Minutos depois, Wu balança a cabeça e diz: “Quem tem o hábito de operar com as mãos cruzadas já está praticamente fora da linha de frente clínica. Mesmo quando sobem ao palco, é para orientar cirurgias. Essa pessoa tem mão firme, é detalhista, visão boa, deve ser jovem.”
Cirurgiões são como boxeadores: experiência e vigor físico dificilmente coexistem plenamente.
Para médicos cirurgiões, a idade de ouro é entre quarenta e cinquenta anos. Nessa fase, já acumularam experiência suficiente e ainda têm boa condição física, sem problemas de visão nem tremores nas mãos.
O auge ocorre nesse intervalo.
Mas há exceções, verdadeiros prodígios.
Como um grande nome da cirurgia cardíaca no início dos anos 90, que atingiu seu auge aos trinta e poucos anos. Infelizmente, era recluso, foi afastado do Hospital Fuwai na capital e voltou à sua terra natal no Nordeste para fundar um hospital especializado em doenças cardiovasculares.
Em poucos anos, esse hospital tornou-se uma das melhores instituições do país.
Há muitas histórias incríveis sobre esse tipo de talento.
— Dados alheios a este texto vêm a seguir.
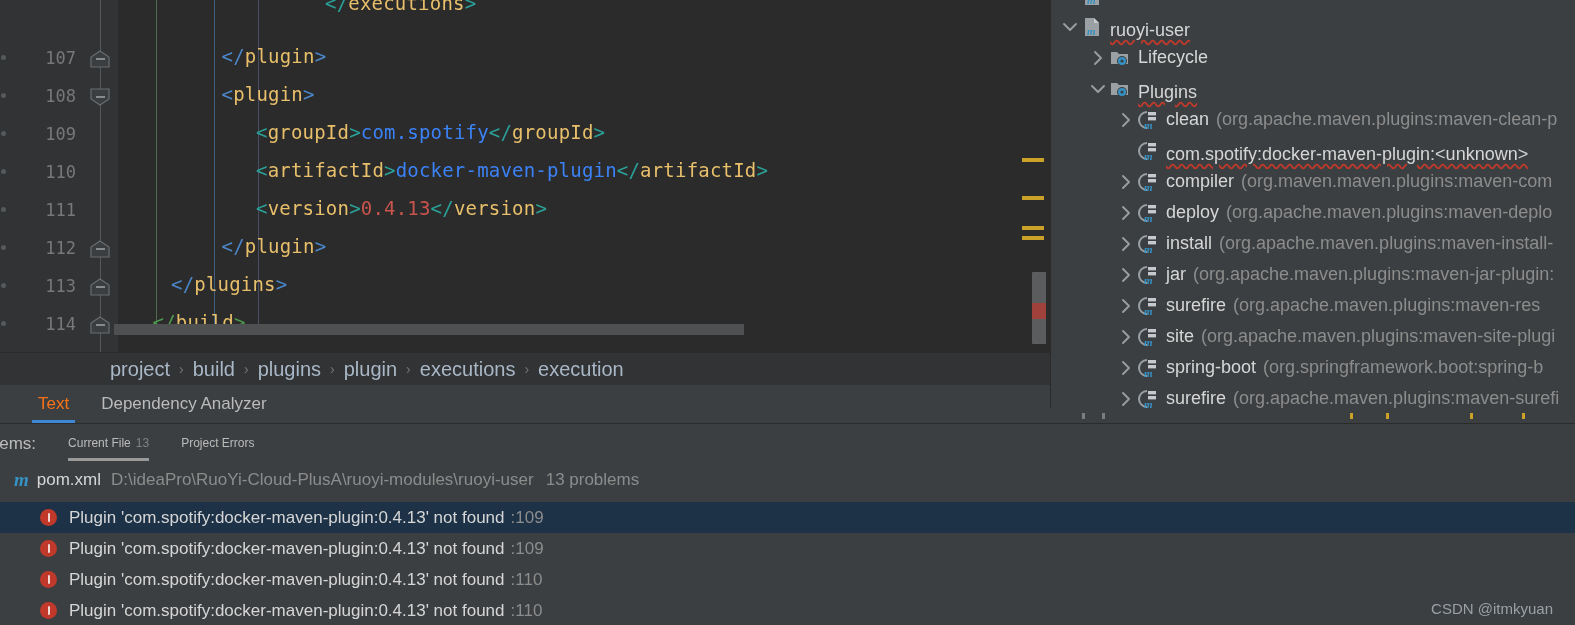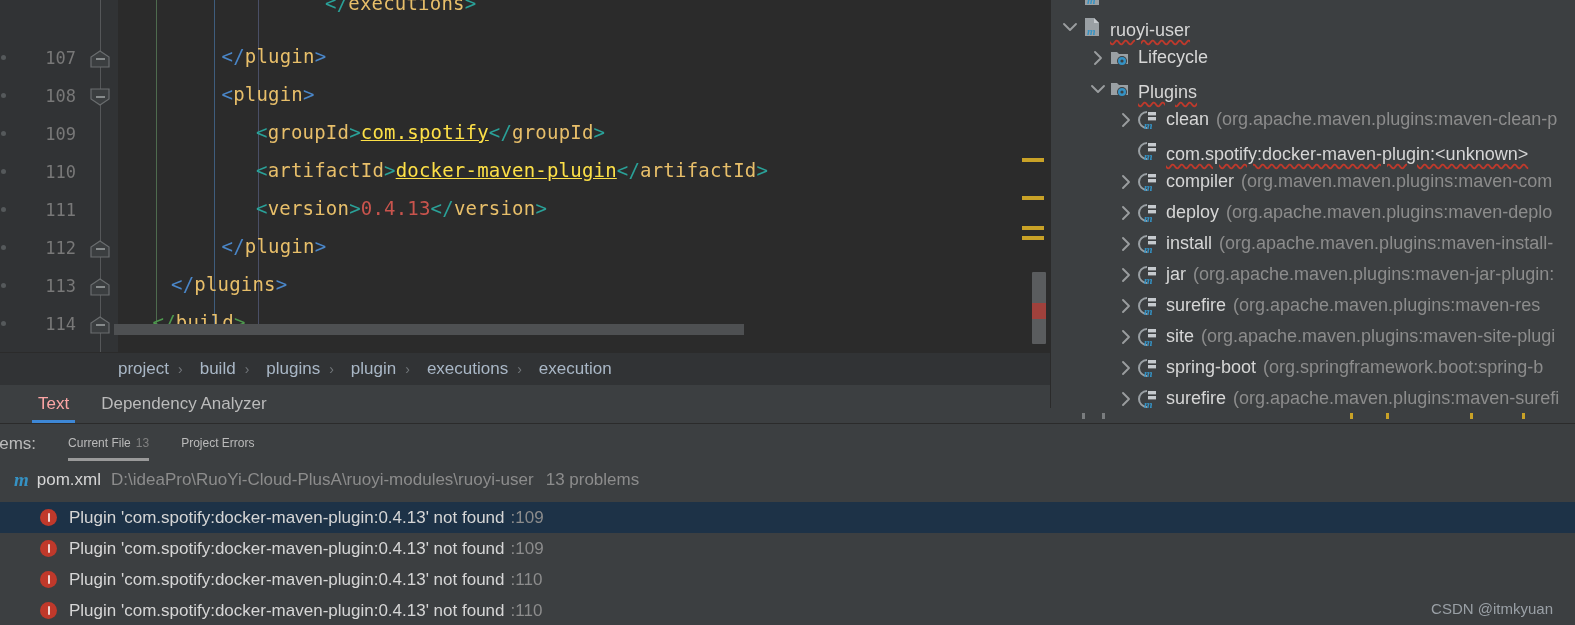--- a/index.html
+++ b/index.html
@@ -40,53 +40,53 @@
     background:#2b2b2b; overflow:hidden;
   }
   .guide { position:absolute; top:0; width:1px; height:330px; }
   .codeline {
     position:absolute; left:0; white-space:pre;
     font-family:"DejaVu Sans Mono", monospace; font-size:19px; line-height:19px;
     letter-spacing:0.2px;
   }
   .br-teal { color:#2aa198; }  .br-blue { color:#4a86c8; }
   .br-green { color:#4e9a4e; }
-  .tag { color:#e8bf6a; }      .val { color:#fde047;text-decoration:underline; }
+  .tag { color:#e8bf6a; }      .val { color:#3b82f6; }
   .num { color:#c9544d; }
 
   
   .markergut {
     position:absolute; right:0; top:0; width:40px; height:352px; background:#2b2b2b;
   }
   .wmark { position:absolute; left:12px; width:22px; height:4px; background:#c9a227; }
   .sbar-thumb { position:absolute; right:4px; width:14px; background:#5a5c5e; border-radius:1px; }
   .sbar-err { position:absolute; right:4px; width:14px; height:16px; background:#a0413c; }
 
   
   .hscroll-zone { position:absolute; left:110px; bottom:14px; width:655px; height:16px; }
   .hscroll-thumb { position:absolute; left:4px; top:2px; width:630px; height:11px; background:#4e5052; }
 
   
   .breadcrumb {
     position:absolute; left:0; top:352px; width:1050px; height:33px;
     background:#313335; display:flex; align-items:center; padding-left:110px;
     border-top:1px solid #2b2b2b;
   }
-  .crumb { color:#a9b7c6; font-size:17px;margin-left:8px; }
+  .crumb { color:#a9b7c6; font-size:20px; }
   .crumb-sep { color:#72767a; font-size:14px; margin:0 9px; }
 
   
   .tabstrip {
     position:absolute; left:0; top:385px; width:1050px; height:38px;
     background:#3c3f41; display:flex; align-items:flex-end; padding-left:22px;
   }
   .vtab {
     position:relative; padding:0 16px 9px 16px; color:#bbbbbb; font-size:17px;
   }
-  .vtab.active { color:#fca5a5; }
+  .vtab.active { color:#f97316; }
   .vtab.active::after {
     content:""; position:absolute; left:10px; right:10px; bottom:0; height:3px; background:#3d87d6;
   }
 
   
   .problems {
     position:absolute; left:0; top:423px; width:1575px; height:202px; background:#3c3f41;
     border-top:1px solid #2b2b2b;
   }
   .prob-tabs { position:absolute; left:0; top:0; width:1050px; height:40px; display:flex; align-items:center; }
Anos depois, ele assumiu um cargo de secretário em um instituto médico da Academia Chinesa de Ciências.
Após se aposentar, precisou de cirurgia por taquiarritmia.
Sendo o maior especialista do país, não confiava em ninguém. Para ele, as técnicas e experiências alheias jamais superariam as suas...
Assim, deitado na mesa de operação, com o sistema de imagem suspenso sobre sua cabeça,
ele olhava fixamente, orientando seu doutorando a realizar a cirurgia em si mesmo.
Durante o procedimento, ocorreu fibrilação ventricular; após o sucesso na ressuscitação, continuou guiando o doutorando.
No fim, a cirurgia foi um sucesso!
Claro, isso é apenas uma anedota; ele foi esse tipo de prodígio que atingiu o auge por volta dos trinta e cinco anos.
Mu Tao se considera inferior a esse tipo de pessoa, mas o que o mestre quer dizer é que... talvez esse cirurgião da plataforma Xinglin Garden seja desse calibre?
“Talvez seja um jovem treinado por algum velho amigo, quem sabe.” Wu sorri levemente. “Fiquem atentos a essa transmissão. Hm, vamos salvar esse vídeo no pen drive e avisar a todos para o treinamento da tarde.”